**DATA PROVIDED**:
☆ ☆ ☆
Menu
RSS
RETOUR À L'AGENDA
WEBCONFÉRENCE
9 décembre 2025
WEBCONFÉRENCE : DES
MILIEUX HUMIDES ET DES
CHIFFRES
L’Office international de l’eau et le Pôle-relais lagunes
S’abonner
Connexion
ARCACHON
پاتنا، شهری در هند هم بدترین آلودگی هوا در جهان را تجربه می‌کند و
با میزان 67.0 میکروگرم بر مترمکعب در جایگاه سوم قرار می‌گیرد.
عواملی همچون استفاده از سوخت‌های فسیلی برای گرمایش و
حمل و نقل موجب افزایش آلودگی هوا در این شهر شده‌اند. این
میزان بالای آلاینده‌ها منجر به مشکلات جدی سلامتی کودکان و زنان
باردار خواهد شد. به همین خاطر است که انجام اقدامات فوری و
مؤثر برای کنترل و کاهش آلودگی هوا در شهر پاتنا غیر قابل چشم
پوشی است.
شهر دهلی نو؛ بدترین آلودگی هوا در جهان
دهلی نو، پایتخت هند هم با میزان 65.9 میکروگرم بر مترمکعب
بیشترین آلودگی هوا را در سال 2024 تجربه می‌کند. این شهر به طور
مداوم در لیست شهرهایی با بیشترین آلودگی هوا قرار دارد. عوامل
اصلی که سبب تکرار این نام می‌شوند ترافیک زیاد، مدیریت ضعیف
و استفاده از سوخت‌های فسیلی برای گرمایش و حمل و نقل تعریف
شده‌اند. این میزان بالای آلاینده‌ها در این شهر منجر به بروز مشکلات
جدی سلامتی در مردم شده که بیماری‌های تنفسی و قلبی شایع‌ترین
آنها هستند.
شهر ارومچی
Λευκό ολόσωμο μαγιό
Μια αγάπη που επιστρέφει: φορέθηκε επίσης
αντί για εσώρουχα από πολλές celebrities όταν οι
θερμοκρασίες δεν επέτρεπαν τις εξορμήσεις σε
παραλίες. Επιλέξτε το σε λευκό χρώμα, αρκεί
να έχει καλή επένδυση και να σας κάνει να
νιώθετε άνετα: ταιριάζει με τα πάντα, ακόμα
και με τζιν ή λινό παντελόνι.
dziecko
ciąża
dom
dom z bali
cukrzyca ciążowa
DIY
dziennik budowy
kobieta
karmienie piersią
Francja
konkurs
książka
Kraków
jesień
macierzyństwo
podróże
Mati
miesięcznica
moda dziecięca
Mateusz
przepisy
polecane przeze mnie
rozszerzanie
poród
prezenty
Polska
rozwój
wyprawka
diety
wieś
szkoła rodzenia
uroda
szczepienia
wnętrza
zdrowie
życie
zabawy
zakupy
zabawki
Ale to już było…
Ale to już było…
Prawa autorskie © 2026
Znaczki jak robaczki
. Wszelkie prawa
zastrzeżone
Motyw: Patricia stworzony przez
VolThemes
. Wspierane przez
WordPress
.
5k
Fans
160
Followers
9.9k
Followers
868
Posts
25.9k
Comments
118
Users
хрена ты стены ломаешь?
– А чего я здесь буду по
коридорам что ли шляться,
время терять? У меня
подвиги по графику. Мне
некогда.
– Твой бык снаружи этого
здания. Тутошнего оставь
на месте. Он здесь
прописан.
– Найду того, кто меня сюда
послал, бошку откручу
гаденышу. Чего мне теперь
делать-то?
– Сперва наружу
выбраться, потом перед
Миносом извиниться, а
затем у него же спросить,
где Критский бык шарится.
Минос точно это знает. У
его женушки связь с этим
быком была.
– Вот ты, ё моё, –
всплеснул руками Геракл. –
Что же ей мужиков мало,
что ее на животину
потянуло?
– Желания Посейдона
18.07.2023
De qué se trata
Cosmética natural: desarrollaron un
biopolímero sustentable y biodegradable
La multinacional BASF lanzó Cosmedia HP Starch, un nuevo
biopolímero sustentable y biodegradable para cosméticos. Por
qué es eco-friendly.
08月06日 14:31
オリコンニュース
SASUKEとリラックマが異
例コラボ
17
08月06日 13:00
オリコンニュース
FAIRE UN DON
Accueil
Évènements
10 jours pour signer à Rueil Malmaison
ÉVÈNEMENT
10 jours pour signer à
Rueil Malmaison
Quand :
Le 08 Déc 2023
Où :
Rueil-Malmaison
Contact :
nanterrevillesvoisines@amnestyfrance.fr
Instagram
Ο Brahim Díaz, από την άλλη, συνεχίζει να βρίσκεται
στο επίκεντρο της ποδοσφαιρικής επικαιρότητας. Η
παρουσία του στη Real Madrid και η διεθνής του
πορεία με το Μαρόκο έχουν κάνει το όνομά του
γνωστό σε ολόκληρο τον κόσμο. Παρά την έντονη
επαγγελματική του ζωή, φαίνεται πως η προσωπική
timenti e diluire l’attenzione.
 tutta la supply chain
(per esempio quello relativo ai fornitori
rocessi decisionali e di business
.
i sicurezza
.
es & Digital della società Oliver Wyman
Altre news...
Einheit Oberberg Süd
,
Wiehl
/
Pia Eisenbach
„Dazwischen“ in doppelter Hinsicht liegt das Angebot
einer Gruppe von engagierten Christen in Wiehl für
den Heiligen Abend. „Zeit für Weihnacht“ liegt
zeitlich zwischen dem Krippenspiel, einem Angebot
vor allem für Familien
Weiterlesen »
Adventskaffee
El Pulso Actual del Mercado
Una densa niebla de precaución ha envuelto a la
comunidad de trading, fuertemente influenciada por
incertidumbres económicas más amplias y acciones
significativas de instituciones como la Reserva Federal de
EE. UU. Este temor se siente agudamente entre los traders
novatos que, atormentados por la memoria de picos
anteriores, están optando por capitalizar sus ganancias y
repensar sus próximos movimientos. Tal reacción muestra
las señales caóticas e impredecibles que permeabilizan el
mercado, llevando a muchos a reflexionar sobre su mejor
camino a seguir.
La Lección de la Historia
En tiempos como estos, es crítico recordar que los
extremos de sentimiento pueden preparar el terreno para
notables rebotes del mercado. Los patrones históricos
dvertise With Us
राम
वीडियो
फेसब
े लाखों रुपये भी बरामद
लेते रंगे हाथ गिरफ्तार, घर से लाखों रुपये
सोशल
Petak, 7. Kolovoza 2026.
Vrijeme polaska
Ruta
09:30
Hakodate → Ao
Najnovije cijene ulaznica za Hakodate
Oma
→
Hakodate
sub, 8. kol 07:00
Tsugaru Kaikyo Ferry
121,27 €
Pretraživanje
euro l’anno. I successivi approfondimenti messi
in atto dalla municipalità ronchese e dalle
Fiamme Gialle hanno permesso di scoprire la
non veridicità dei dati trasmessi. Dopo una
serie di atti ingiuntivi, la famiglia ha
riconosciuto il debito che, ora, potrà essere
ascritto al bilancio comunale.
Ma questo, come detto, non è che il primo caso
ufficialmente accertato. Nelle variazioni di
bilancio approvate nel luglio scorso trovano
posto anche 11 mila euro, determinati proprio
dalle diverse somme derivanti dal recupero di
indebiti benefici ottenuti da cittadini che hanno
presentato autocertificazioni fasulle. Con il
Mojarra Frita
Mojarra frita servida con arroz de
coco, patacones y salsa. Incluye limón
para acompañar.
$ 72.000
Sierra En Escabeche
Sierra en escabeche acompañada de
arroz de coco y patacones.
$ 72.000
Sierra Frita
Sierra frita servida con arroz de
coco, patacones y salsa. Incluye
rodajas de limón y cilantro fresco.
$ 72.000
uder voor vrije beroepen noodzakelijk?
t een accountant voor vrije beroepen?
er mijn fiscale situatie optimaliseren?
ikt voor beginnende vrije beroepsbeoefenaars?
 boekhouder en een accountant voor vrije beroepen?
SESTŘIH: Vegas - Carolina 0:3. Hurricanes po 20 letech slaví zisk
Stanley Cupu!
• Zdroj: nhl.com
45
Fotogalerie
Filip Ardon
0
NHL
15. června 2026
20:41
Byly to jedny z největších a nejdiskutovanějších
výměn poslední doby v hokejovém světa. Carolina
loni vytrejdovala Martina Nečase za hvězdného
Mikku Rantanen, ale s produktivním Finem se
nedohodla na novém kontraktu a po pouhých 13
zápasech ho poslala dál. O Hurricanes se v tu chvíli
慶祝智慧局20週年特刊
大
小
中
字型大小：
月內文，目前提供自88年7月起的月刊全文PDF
☆ ☆ ☆
**PROBLEM TO SOLVE**: Copy the lines of the records word for word, from the first line through the line containing "اصلی که سبب", including both ends.

**FINISHED TASK**:
Menu
RSS
RETOUR À L'AGENDA
WEBCONFÉRENCE
9 décembre 2025
WEBCONFÉRENCE : DES
MILIEUX HUMIDES ET DES
CHIFFRES
L’Office international de l’eau et le Pôle-relais lagunes
S’abonner
Connexion
ARCACHON
پاتنا، شهری در هند هم بدترین آلودگی هوا در جهان را تجربه می‌کند و
با میزان 67.0 میکروگرم بر مترمکعب در جایگاه سوم قرار می‌گیرد.
عواملی همچون استفاده از سوخت‌های فسیلی برای گرمایش و
حمل و نقل موجب افزایش آلودگی هوا در این شهر شده‌اند. این
میزان بالای آلاینده‌ها منجر به مشکلات جدی سلامتی کودکان و زنان
باردار خواهد شد. به همین خاطر است که انجام اقدامات فوری و
مؤثر برای کنترل و کاهش آلودگی هوا در شهر پاتنا غیر قابل چشم
پوشی است.
شهر دهلی نو؛ بدترین آلودگی هوا در جهان
دهلی نو، پایتخت هند هم با میزان 65.9 میکروگرم بر مترمکعب
بیشترین آلودگی هوا را در سال 2024 تجربه می‌کند. این شهر به طور
مداوم در لیست شهرهایی با بیشترین آلودگی هوا قرار دارد. عوامل
اصلی که سبب تکرار این نام می‌شوند ترافیک زیاد، مدیریت ضعیف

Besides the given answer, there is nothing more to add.